**Using the information:**
1. According to the article on Brazilian bank performance, what net income did Itaú BBA report for the third quarter of 2011?
2. Carry on the article about Brazilian banks and trade finance from its final sentence.

Although trade finance pricing is beginning to creep up, the Brazilian banking sector is still well-placed to support the trade finance needs of the country’s exporters, writes Rebecca Spong.
Brazilian banks are outperforming many of their global competitors and although the economic problems in Europe are beginning to erode some of their strength, they are presently demonstrating a good deal of resilience.
Itaú BBA, the segment of Itaú Unibanco responsible for banking transactions with large corporates and investment bank services, reported a net income of R$600mn (US$323mn) in the third quarter of 2011, a virtually stable result compared to the previous quarter. Itaú Unibanco as a whole notched up R$11bn in net income between January and September 2011.
In terms of trade finance, Itaú BBA reported that as of September 30, 2011, foreign trade financing increased by 43.1% when compared to December 2010 and rose by 27.3% compared to the previous quarter.
For the first nine months of 2011, Banco Bradesco reported an adjusted net income of R$8.427bn, marking an 18.4% increase compared to the R$7.120bn recorded in the same period in the previous year.
Banco do Brasil reported a net income of over R$9bn for the first nine months of 2011, up almost 20% over the amount recorded in the same period of 2010.
Even the smaller Brazilian banks are gaining ground, with Banco Pine’s global scale rating upgraded by Standard & Poor’s to BB+ from BB-, with a stable outlook.
The rating agency stated: “The stable outlook reflects our view that Pine has successfully implemented its strategy of becoming a dedicated bank serving small corporate enterprises while diversifying its revenues and funding sources and maintaining good asset quality and adequate liquidity.”
Similarly Banco Safra has seen strong growth in its trade finance business volumes.
Rodrigo Cossermelli May, correspondent banking & trade finance comments: “Trade finance business increased consistently throughout the year, at a pace of over 25% year-on-year. Both export and import financings presented higher demand in comparative terms, with special attention on the import side due to the investments in infra-structure all over the country, targeting the upcoming World Cup and Olympic Games.”

[Saved data entries]
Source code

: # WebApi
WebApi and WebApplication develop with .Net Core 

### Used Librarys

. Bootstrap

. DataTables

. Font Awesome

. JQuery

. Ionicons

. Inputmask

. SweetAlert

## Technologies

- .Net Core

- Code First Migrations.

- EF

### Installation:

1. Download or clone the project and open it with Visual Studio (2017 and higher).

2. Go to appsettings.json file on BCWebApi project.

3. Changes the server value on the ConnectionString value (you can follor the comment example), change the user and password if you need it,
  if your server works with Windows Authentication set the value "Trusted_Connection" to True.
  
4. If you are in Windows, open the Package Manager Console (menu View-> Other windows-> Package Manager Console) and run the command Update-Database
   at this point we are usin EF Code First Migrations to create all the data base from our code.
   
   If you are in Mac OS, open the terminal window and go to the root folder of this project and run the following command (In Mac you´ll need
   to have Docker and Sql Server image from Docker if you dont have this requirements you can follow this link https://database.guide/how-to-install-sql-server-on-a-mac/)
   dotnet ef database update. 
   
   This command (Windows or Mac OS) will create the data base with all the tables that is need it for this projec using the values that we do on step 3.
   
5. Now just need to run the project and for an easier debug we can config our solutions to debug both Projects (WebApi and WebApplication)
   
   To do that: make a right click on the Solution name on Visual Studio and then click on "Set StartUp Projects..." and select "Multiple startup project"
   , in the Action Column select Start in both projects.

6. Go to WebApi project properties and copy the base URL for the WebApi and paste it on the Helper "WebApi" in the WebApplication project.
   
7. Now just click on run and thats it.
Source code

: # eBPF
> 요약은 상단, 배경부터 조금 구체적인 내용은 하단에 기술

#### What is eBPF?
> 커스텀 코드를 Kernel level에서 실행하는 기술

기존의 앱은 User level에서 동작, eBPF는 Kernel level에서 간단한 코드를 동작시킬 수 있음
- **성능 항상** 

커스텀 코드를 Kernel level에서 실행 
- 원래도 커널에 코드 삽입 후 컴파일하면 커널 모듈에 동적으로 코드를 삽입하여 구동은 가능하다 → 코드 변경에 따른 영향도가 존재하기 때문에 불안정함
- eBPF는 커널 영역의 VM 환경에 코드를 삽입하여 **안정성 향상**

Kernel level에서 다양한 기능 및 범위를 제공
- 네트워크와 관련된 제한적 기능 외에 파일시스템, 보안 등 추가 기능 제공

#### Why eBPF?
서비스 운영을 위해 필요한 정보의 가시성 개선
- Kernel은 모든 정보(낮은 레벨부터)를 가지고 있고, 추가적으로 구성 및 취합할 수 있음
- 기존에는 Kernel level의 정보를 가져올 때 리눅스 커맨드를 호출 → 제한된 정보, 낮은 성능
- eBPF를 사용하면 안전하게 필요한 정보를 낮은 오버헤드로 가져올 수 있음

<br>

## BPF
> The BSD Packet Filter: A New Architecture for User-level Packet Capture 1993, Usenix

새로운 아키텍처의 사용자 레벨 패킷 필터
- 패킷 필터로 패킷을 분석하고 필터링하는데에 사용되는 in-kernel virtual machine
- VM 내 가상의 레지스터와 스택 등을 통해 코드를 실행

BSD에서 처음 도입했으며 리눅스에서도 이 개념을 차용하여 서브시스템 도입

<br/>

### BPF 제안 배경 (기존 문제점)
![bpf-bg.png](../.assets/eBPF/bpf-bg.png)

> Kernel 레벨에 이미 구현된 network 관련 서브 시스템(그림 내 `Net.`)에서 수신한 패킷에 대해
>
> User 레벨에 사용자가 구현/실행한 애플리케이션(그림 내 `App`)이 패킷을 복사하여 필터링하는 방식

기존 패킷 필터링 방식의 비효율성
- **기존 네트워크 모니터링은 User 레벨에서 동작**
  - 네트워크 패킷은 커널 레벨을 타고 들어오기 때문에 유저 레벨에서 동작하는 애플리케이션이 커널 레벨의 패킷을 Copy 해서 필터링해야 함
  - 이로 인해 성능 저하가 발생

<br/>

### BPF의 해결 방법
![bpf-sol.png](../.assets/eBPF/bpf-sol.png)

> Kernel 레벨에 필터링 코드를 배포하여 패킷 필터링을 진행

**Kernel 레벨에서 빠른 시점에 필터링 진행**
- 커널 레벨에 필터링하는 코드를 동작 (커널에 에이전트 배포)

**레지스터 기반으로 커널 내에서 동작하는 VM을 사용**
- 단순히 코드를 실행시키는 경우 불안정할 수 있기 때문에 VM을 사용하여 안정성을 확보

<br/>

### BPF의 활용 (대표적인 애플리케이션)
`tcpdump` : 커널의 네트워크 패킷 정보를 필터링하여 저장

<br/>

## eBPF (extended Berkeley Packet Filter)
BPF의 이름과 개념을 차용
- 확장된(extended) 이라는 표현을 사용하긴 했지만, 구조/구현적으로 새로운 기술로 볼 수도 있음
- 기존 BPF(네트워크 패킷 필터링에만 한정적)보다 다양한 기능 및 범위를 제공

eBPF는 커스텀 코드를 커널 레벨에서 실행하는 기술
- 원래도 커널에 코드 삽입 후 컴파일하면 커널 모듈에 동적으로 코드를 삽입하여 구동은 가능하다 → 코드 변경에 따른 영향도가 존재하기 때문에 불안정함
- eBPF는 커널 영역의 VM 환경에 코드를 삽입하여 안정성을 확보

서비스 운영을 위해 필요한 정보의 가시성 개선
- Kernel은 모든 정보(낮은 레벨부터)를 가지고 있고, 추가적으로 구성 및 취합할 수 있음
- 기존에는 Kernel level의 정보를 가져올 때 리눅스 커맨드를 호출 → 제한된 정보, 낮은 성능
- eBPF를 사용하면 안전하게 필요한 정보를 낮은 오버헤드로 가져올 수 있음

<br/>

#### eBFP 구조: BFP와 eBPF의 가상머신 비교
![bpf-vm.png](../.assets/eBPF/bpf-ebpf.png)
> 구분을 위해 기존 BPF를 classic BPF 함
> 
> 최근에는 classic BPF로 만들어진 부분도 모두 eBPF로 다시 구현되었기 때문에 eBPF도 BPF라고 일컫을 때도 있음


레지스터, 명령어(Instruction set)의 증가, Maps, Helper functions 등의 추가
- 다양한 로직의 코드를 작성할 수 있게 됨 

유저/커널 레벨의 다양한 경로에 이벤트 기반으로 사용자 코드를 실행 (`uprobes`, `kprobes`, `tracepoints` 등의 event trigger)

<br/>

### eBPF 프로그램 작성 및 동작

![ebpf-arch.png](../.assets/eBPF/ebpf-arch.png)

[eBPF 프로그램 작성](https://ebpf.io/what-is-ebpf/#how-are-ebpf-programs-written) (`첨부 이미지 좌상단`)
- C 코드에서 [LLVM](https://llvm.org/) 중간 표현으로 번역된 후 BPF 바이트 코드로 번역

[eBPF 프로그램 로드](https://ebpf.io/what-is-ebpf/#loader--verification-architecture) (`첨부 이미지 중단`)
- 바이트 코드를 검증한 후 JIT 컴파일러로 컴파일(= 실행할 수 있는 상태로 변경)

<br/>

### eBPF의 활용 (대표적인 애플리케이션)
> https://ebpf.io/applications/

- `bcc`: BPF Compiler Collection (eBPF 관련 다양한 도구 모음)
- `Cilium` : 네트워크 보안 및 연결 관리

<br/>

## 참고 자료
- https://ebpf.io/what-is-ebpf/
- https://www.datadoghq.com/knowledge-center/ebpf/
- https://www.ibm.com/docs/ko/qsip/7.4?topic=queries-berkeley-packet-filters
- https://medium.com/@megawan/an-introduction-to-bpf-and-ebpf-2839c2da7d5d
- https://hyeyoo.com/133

**Outputs for the tasks:**
1. R$600mn (US$323mn)

2.
There are of course some less attractive results coming from the Brazilian banks, with some institutions reporting slight increases in their non-performing loans ratios. But there is a universal feeling that the banks are well-capitalised, with the large players achieving an average return on equity of around 20%.
Perhaps more importantly there is a sense of optimism and confidence in the market, as well as faith in the ability of the Brazilian central bank to provide the necessary back-up if needed.
“I don’t see any bigger problems going forward due to the strength of the banking industry. The reserves held by the Brazilian central bank are very strong and if a similar situation to 2008 occurs then the central bank can just inject liquidity into the market,” Antonio Alves, principal, head of short-term finance department, Latin America and Caribbean region, at the IFC tells GTR.
Trade finance impact
“What we are seeing in Brazil is the impact on the cost of funding. So the first impact we see is a hike in pricing, starting with the European banks,” observes Angela Martins, international department director at Banco Pine.
Up until the last quarter of 2011, most trade finance bankers didn’t see much fallout from the European crisis, with pricing of trade risk in Brazil remaining tight and very competitive, particularly for the top-tier players.
As the sovereign debt crisis worsened, the impact on Brazil became more apparent.
“Although internal demand is still strong, we recently felt a reduction in the lines available. Pricing were adjusted, tenors reduced and traditional lenders revised the exposure in foreign markets,” observes Banco Safra’s Rodrigo Cossermelli May.
Adoniro Cestari, trade and loans Brazil head at Citibank in São Paulo commented to GTR in November: “During the last three to four months we have seen Europe and its problems result in increased risk aversion of other markets, so pricing here in Brazil has gone back up.”
“Pricing is 50-80% higher than it was which reflects lack of US dollar liquidity among European banks that were pretty active in Brazil. But the Brazil market moves very fast and when liquidity is there, pricing gets compressed.”
In other words, the increased pricing being witnessed in Brazil may well be a knee-jerk reaction to the European problems that could be reversed fairly quickly. It is not a reflection of any deterioration in the perception of Brazilian risk.
“It seems that Brazil has been less affected by the global crisis than other countries,” observes Martin Schmitz, executive director, structured finance, Latin America at WestLB.
“There has obviously been an increase in funding costs but it hasn’t led to a situation where there won’t be enough lines available. Top commodity companies can still access trade finance even if pricing might have increased.”
Schmitz does not see any retreat from the Brazilian market. In fact, if banks have lending capacity, then Brazil remains an attractive market to work in.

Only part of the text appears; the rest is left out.